═══ SUPPLIED RECORDS ═══

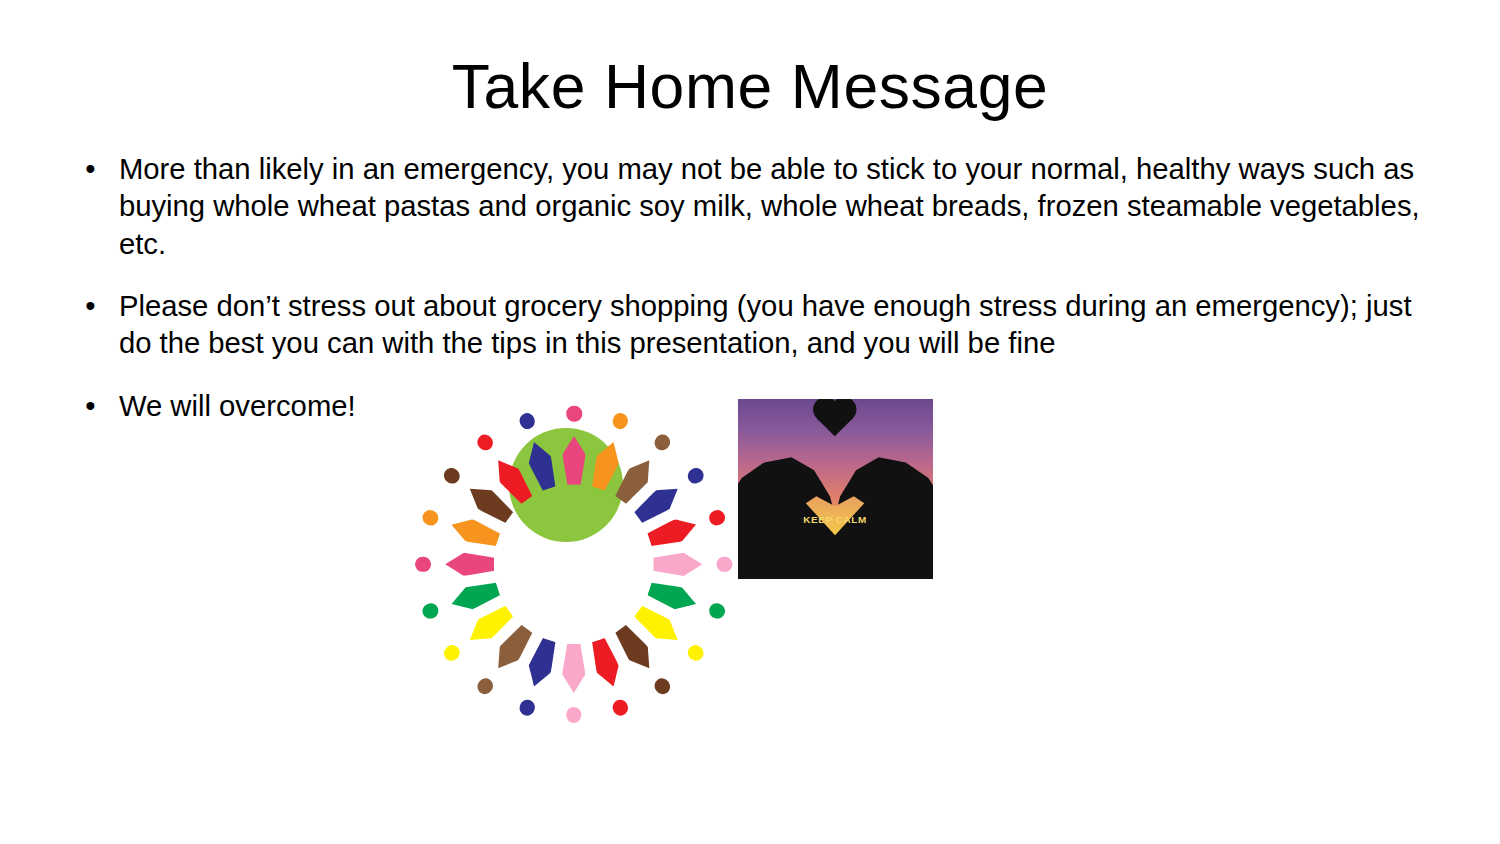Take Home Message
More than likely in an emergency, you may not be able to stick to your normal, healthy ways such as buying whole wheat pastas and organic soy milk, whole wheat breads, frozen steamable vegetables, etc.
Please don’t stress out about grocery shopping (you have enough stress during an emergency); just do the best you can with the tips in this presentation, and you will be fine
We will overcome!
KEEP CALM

═══
═══ SUPPLIED RECORDS ═══

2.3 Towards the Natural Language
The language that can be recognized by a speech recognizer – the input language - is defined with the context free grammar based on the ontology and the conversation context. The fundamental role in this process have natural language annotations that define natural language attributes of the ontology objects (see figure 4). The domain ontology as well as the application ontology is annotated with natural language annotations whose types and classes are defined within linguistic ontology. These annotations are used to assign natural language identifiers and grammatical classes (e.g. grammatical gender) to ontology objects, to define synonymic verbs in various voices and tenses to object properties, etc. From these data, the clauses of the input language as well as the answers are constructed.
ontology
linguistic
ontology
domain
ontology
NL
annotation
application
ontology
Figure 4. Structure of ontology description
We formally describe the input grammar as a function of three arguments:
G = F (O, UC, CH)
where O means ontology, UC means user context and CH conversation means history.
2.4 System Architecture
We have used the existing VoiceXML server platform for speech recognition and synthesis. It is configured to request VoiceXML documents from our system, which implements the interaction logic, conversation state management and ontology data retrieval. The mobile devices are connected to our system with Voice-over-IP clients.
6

═══

*TASK DIRECTIONS*. Above are records; repeat only the lines starting at the line with "where O means" and ending at the line with "2.4 System Architecture", exactly as they appear, both included.

*OUTPUT*.
where O means ontology, UC means user context and CH conversation means history.
2.4 System Architecture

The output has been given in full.